How do you do the food test practical?
- Take the food sample and grind this with distilled water using a mortar and pestle. We want to make a paste.
- Transfer the paste to a beaker and add more distilled water. Stir so the chemicals in the food dissolve in the water.
- Filter the solution to remove suspended food particles. Then place 2cm cubed of food solution to a test tube.
- To test for starch you will put a few drops of iodine and if it is present it will turn from orange to blue - black.
- Testing for sugar you will add 10 drops on benedict solution and place the test tube in a hot water bath for five minutes. If sugars are present it will go from light blue to green to yellow and then brick red.
- To test for protein you will add 2cm cubed of biuret solution and if proteins present it will turn from light blue to purple or lilac.
- To test for lipids do not filter the solution. Then you add a few drops of distilled water then ethanol. Then gently shake the solution and a cloudy white will be shown.
How do you do the practical for looking at the affects of pH on amylase.
- You will put one drop of iodine in each well of a spotting tile.
- There is 3 test tube. In 1 there will be 2cm cubed starch solution. The second one will be 2cm cubed amylase solution. The third one will be 2cm cubed pH buffer solution.
- Place all test tube in a water bath at 30C for 10 minutes to reach temperature.
- Now combine the 3 solutions into one test tube and mix with a stirring rod, Return to the water bath and start a stopwatch.
- In 30 second intervals place a drop of the solution into a well. When the iodine remains orange this shows starch is no longer present. Record this time.
- Now repeat the experiment 7 times using different pH buffers.
What are the problems with the affects of pH on amylase practical?
- We are only taking samples every 30 seconds and it is not approximate to fix this we can do it every 10.
- We are looking for the time when iodine does not go blue and black and sometimes it is not obvious since it is gradual. One way to address it is to get 7 people to decide when the reaction has completed.
How do you do the light intensity on photosynthesis practical?
- Start by taking a boiling tube and placing it 10cm away from an LED light source.
- Now fill the boiling tube with sodium hydrogen carbonate solution.
- Put a piece of pondweed into the boiling tube with the cut end at the top.
- Leave this for five minutes to acclimatise to the conditions in the boiling tube.
- Bubbles of gas will be produced by the end of the pondweed which is oxygen showing photosynthesis.
- Start a stop watch and count the number of bubbles produce in one minute and do this 2 more times and calculate the mean for a minute.
- Then do the same at 20cm, 30cm, 40cm and 50cm.
What are the problems with the light intensity on photosynthesis practical?
- The number of bubbles can be too fast to count accurately.
- The bubbles are not always the same size. A large bubble would count the same as a small bubble.
- To stop this you will use a funnel to catch the oxygen with a measuring cylinder on top filled with water to find out how much oxygen has been produced.
How to do the reaction time practical?
- 2 people will measure the reaction time of one of them. That person sits on a stool with upright posture with his arm over the edge of the table.
- The person 2 will place the meter stick vertically.

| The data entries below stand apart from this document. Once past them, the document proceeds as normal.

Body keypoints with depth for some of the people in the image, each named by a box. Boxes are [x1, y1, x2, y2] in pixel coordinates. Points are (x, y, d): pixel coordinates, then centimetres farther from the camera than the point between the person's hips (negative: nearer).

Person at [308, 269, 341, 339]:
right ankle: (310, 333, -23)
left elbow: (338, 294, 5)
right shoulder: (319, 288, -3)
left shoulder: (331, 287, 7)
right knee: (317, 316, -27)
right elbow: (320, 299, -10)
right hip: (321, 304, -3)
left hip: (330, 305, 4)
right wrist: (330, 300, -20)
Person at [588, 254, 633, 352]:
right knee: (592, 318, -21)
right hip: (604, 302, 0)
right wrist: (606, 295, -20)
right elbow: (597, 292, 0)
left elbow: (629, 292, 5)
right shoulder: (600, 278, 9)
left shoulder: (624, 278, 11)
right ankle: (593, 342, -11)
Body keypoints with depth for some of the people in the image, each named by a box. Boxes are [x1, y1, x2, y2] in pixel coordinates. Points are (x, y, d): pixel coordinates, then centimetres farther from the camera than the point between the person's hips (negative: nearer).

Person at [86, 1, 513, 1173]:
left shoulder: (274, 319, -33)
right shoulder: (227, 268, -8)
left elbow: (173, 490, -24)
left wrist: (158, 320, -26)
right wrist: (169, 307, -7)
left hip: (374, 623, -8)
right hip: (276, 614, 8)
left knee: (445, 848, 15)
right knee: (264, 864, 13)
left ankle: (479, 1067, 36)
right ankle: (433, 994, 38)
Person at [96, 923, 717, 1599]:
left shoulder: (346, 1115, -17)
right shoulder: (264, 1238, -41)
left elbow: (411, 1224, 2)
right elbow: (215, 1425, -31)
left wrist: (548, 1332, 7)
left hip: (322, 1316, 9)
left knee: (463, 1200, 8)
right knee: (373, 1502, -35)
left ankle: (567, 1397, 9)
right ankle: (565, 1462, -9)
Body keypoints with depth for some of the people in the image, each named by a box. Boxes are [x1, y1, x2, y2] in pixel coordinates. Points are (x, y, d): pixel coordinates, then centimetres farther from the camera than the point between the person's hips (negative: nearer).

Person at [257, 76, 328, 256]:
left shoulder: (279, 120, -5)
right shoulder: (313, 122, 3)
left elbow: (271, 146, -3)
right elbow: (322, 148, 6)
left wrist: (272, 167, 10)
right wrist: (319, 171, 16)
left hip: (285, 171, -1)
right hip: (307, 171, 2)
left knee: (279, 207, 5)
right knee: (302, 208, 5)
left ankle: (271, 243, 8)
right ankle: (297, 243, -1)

The 0cm should be between the thumb and first finger of the arm over the table.
- Then the ruler gets dropped at a random time and the other person catches it
- Then record the result and find the length above the thumb.
- Test is repeated 7 time and a mean is calculated.
- Do the same with the other person.
What is the independent and dependent variable of the reaction time practical?
The person having their reaction time tested is the independent.
The dependent is the reaction time.
What are the control variables to the reaction time practical.
- The starting distance between the thumb and the first finger should be kept constant.
- We should always measure the rule ruler at the top of the thumb.
- Keep the conditions of the room the same.